Zum 156. Geburtstag von Alois Alzheimer (1864-1915)

“Hier kennt man den Vornamen von Professor Alzheimer”

In Breslau/ Wrocław erinnert ein Kunstprojekt an den großen deutschen Psychiater.

Am 14. Juni 2020 wurde des 156. Geburtstages von Professor Alois Alzheimer (1864-1915) gedacht. Das ist ein guter Anlass, um über seine Breslauer Lebensepisode zu schreiben. Denn nur in Breslau sind an einigen Haustüren oder Wänden Schilder mit der Aufschrift „Hier kennt man den Vornamen von Alzheimer“ zu finden. Und nur hier kann man auf ein ungewöhnliches, tragbares Denkmal stoßen – ein Set von sechzehn Kupferplatten, die in Form einer Visitenkarte gefertigt wurden. Auf der Vorderseite befindet sich eine kurze Notiz über den Arzt, auf der Rückseite eine Inschrift „In memoriam …“ Auf jeder einzelnen Tafel erscheint zwischen den Punkten nur ein Buchstabe, immer ein anderer – insgesamt gibt es vierzehn Stück davon. Zusätzlich gibt es eine Tafel, die nur Punkte enthält und eine, die  vollständig ergänzt wird. Zusammen sind es sechzehn.

Es handelt sich dabei um Werke von Eugeniusz Józef Stankiewicz, genannt „GET“. Der 2011 verstorbene Künstler war das ganze Leben lang mit Breslau verbunden und ist zum künstlerischen Symbol der Stadt geworden. Besonders beliebt sind diejenigen seiner Werke, die zum Nachdenken anregen. An vielen Orten der Stadt sind sie zu sehen, so etwa das bekannte Werk „Do it yourself“ an dem Hänsel-Haus direkt an der Elisabethkirche. Zu sehen sind ein Kreuz, Christus, Hammer und Nägel. Und natürlich die Inschrift mit der Aufforderung „Mach es selbst“ – den Rest kann sich jeder erschließen.
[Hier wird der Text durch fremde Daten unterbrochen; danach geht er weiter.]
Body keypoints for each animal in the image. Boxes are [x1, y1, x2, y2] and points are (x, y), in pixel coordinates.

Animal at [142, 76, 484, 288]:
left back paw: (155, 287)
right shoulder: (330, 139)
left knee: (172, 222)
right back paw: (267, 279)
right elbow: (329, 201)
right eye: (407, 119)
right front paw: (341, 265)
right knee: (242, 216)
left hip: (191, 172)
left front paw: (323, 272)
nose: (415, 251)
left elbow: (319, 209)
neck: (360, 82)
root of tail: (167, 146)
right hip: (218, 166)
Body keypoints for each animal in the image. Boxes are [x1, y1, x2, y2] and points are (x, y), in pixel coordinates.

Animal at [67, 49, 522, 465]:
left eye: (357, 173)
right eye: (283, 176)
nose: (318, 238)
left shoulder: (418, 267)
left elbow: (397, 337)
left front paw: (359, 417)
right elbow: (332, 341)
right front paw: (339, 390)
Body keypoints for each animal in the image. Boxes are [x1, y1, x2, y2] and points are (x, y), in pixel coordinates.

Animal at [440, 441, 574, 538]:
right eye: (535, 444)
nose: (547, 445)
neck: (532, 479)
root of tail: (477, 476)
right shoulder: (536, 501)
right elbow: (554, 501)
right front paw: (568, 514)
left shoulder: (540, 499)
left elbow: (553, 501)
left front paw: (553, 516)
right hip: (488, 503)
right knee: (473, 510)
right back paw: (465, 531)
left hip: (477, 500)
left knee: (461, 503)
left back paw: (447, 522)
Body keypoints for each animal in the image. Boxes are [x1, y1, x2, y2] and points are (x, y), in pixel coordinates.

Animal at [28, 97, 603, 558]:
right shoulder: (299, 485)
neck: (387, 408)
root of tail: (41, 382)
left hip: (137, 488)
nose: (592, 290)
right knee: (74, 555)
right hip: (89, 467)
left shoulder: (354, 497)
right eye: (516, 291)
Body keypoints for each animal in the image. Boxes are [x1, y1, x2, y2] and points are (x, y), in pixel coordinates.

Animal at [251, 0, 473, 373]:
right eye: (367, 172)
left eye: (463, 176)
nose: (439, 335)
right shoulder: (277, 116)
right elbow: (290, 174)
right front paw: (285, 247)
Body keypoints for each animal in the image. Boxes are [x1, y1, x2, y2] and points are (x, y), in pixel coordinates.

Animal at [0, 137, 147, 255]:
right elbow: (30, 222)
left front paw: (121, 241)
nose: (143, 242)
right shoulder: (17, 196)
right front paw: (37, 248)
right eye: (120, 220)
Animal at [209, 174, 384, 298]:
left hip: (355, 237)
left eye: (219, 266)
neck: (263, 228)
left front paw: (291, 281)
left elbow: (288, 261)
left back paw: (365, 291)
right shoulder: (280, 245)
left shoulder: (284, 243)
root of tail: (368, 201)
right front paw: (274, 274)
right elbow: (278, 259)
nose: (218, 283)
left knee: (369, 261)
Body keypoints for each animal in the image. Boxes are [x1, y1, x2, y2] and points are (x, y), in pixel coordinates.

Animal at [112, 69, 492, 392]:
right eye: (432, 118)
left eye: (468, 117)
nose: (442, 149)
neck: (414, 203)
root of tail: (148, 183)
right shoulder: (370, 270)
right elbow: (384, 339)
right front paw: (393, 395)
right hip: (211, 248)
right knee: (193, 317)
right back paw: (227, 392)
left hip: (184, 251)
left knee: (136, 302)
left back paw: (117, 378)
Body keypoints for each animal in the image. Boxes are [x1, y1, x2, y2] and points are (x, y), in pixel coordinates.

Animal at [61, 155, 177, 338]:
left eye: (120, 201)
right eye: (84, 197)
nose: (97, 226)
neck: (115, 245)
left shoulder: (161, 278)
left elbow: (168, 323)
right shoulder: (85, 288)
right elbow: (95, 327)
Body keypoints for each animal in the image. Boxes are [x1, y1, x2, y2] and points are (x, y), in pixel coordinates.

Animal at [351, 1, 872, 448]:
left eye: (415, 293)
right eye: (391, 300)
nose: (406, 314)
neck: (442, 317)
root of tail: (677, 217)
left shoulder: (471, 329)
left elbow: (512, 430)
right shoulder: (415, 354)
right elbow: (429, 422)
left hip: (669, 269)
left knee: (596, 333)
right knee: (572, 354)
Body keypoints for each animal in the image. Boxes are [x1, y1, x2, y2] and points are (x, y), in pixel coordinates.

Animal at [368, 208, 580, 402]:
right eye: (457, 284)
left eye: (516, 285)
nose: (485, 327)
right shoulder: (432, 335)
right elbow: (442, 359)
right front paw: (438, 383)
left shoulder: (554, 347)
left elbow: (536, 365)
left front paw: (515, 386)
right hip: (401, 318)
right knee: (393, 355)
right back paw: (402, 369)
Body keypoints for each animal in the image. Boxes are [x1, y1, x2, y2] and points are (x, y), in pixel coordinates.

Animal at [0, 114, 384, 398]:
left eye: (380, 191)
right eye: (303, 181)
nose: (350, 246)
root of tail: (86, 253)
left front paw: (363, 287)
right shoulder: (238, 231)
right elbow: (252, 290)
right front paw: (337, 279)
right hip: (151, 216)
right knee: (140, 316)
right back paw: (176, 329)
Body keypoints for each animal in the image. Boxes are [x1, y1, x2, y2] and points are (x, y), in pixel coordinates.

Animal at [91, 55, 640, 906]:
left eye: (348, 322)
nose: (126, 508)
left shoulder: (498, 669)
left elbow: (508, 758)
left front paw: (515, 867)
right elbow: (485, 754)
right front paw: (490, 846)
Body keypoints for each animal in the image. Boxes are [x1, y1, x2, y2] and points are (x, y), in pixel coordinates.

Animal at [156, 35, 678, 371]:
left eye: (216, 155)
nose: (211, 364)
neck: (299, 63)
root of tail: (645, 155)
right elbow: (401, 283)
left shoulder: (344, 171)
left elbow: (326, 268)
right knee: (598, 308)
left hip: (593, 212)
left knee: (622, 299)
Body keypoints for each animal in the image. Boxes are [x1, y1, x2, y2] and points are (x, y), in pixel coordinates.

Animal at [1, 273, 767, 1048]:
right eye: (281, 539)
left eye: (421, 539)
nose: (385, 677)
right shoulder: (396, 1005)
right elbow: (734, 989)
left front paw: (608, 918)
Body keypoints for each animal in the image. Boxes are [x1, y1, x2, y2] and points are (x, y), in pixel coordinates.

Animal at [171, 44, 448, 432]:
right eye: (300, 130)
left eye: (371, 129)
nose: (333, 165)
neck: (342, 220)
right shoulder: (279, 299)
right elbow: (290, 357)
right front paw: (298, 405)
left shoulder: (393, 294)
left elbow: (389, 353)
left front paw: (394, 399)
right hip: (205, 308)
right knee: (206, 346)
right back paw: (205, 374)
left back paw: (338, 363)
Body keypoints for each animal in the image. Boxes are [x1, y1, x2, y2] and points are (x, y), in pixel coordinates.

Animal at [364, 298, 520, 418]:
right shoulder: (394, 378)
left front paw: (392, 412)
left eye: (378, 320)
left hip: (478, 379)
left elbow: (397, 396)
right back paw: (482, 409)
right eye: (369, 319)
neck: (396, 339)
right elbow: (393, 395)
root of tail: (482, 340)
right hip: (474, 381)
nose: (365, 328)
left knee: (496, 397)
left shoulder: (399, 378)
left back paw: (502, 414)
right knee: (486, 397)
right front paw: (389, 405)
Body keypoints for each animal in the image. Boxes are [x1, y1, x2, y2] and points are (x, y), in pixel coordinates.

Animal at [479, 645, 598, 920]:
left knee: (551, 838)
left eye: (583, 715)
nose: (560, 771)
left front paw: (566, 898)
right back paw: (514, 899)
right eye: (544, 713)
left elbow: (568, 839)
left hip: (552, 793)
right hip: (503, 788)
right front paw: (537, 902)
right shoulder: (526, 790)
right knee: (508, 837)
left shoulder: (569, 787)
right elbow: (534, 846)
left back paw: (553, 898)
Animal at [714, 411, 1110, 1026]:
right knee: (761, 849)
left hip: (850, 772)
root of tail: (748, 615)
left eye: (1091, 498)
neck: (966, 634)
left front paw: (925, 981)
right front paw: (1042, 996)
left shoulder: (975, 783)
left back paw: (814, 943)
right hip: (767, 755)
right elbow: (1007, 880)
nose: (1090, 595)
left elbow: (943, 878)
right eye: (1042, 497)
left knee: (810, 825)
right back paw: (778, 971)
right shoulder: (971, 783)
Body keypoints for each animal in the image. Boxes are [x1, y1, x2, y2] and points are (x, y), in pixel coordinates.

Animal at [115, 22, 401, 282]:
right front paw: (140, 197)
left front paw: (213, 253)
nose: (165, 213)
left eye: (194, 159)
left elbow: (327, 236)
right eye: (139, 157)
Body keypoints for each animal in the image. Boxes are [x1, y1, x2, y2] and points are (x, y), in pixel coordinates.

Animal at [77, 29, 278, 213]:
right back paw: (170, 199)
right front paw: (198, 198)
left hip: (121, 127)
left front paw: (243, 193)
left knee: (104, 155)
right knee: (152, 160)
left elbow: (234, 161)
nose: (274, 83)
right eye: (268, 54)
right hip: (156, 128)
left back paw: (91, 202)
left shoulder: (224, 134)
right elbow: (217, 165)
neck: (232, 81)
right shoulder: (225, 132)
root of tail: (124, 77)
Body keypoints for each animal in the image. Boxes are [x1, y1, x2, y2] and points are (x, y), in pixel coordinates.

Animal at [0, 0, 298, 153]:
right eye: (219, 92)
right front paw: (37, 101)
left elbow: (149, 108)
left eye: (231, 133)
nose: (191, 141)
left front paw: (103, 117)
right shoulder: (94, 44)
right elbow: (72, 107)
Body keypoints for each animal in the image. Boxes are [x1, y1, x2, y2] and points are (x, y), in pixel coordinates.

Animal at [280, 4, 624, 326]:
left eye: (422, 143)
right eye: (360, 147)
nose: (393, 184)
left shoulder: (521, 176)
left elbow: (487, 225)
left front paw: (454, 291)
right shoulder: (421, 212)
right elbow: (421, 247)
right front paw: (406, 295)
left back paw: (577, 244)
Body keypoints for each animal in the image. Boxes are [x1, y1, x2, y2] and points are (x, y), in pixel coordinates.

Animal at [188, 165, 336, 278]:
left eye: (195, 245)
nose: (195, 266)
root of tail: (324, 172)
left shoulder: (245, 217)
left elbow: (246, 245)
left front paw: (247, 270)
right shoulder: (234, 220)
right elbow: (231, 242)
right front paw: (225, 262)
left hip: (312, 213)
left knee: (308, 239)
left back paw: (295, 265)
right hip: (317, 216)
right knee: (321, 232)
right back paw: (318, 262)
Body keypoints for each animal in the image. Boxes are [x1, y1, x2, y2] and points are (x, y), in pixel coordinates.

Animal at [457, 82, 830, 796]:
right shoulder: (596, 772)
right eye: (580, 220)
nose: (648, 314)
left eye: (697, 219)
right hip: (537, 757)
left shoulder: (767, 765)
Ähnliches trifft auf das kleine, sehr gut konzipierte Werk zu Ehren Alzheimers. Der Betrachter versucht quasi automatisch, sich an den Vornamen des Professors zu erinnern, wenn er eine solche Tafel vor Augen hat. Und darum ging es dem Künstler. Das kleine Werk sollte nämlich an einen genialen Arzt, Neurologen und Psychiater erinnern, der die letzten drei Jahre seines Lebens in Breslau verbrachte. Professor Dr. Alois Alzheimer kam 1912 nach Breslau, um die Nachfolge von Karl Bonhoeffer (Dietrich Bonhoeffers Vater) an der damaligen Friedrich-Wilhelm-Universität zu übernehmen. Er wurde zum Direktor der Königlichen Psychiatrischen Klinik zu Breslau ernannt, die er bis zu seinem Tod leitete. Der Professor wohnte in einer Villa in der Nähe der Klinik, damals in der Auenstraße 42 (heute: Bujwida 42), gegenüber dem Eingang zum Laurentius-Friedhof. Von seinem Breslauer Aufenthalt erhoffte er sich sehr viel – vor allem seine beruflichen Träume sollten hier in Erfüllung gehen. Leider erkrankte er bald nach dem Umzug. Möglicherweise litt er unter einer Endokarditis (einer Entzündung der Herzinnenhaut), später kam eine Nierenkrankheit hinzu. Er starb am 19. Dezember 1915 im Alter von 51 Jahren. Weil er als Erster die Symptome der Demenzerkrankung beschrieb, die dem Patienten Schritt für Schritt alle Erinnerungen nahm, nannte er sie „Krankheit des Vergessens“. Die Bezeichnung „Alzheimer-Krankheit“ wurde offiziell erst 1967 auf dem Ärztekongress in Lausanne eingeführt.

Außer einer Gedenktafel, die 1995 in polnischer und deutscher Sprache an die Wand der Villa in der ulica Bujwida 42 angebracht wurde, gibt es in Breslau eine Reihe von tragbaren „Denkmälern“, die 2004 von GET vorbereitet wurden. Die tragen dazu bei, dass der Name und auch der Vorname (!) des Professors im Gedächtnis bleiben, zumindest bei denen, die das ungewöhnliche Geschenk von GET erhielten.